You asked your sister, cousin, and best friend to be bridesmaids, but what roles can other key people in your life—like your good friend from work or your groom's college buddy—play in your wedding? As it turns out, they may be perfectly suited to be ceremony readers. Here are some possibilities for the important job.
Your preteen brother.
At 12, he's too old to be a ring bearer and but too young to be a groomsman. As long as the boy can speak in front of a crowd, this would be a loving choice. Be sure to go over any hard-to-pronounce words with him beforehand.
If you're close to any of your grandparents and want to honor them in a special way—besides giving them a corsage or boutonnière on the wedding day—ask them to be readers. They'll be thrilled! Assign a groomsman to help them up to the podium, if necessary.
Your mom and his.
Many couples honor their moms by asking them to do readings.
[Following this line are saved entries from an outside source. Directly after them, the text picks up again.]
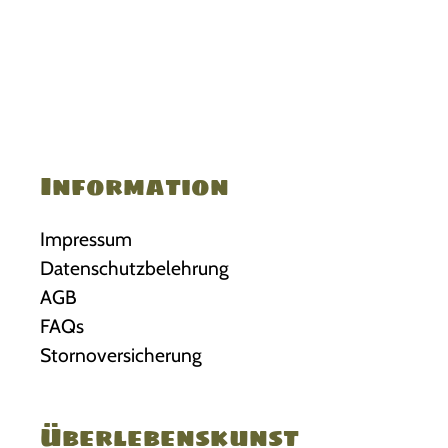
Information
Impressum
Datenschutzbelehrung
AGB
FAQs
Stornoversicherung
Überlebenskunst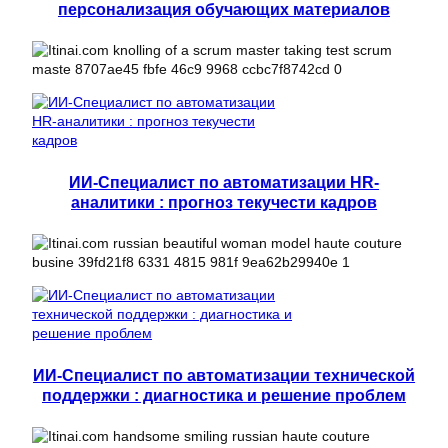
персонализация обучающих материалов
ИИ-Специалист по автоматизации HR-
аналитики : прогноз текучести кадров
ИИ-Специалист по автоматизации технической
поддержки : диагностика и решение проблем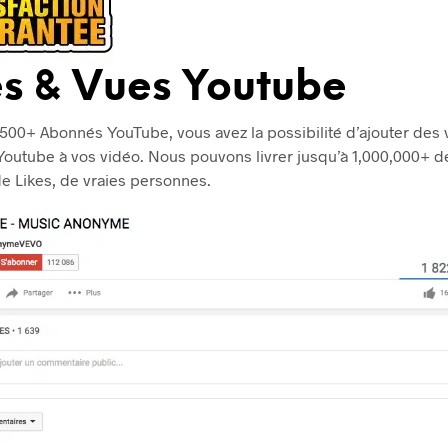
es & Vues Youtube
,500+ Abonnés YouTube, vous avez la possibilité d’ajouter des
Youtube à vos vidéo. Nous pouvons livrer jusqu’à 1,000,000+ d
e Likes, de vraies personnes.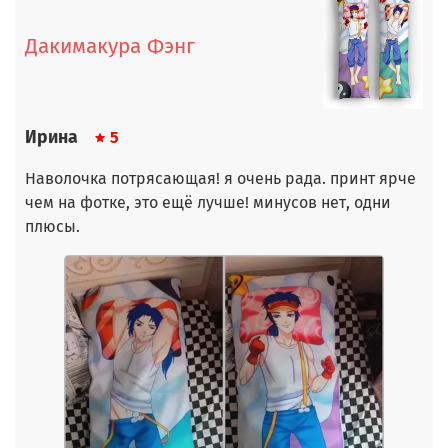
Дакимакура Фэнг
Ирина
5
Наволочка потрясающая! я очень рада. принт ярче
чем на фотке, это ещё лучше! минусов нет, одни
плюсы.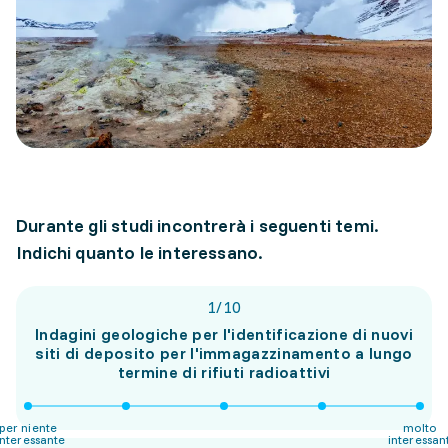
Durante gli studi incontrerà i seguenti temi.
Indichi quanto le interessano.
1
/
10
Indagini geologiche per l'identificazione di nuovi
siti di deposito per l'immagazzinamento a lungo
termine di rifiuti radioattivi
per niente
molto
interessante
interessan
It's a way of putting both of these ladies in the spotlight and acknowledging their impact on your lives.
A sibling who's not in the wedding party.
There are lots of reasons why a sibling isn't a bridesmaid or groomsman, such as they live out of town and couldn't take on any bridal party responsibilities or else you weren't having attendants at all, and having a wedding-day-only task suits them better. Or though you two love each other, you frankly aren't that close, but you still want them to have a role in your wedding. Asking them to perform a reading is a nice way to include him or her in the celebration.
Whether it's an aunt or uncle, or family friend, you want to acknowledge the importance of this person in your life since babyhood.
A longtime friend
You've known each other since forever and, though you still feel close, you mostly communicate by text these days. Asking her to do a reading shows she's still deserving of a place in your wedding plans. Your future husband's former college roommate, who he only sees from time to time but still feels a bond with, is a good choice, too.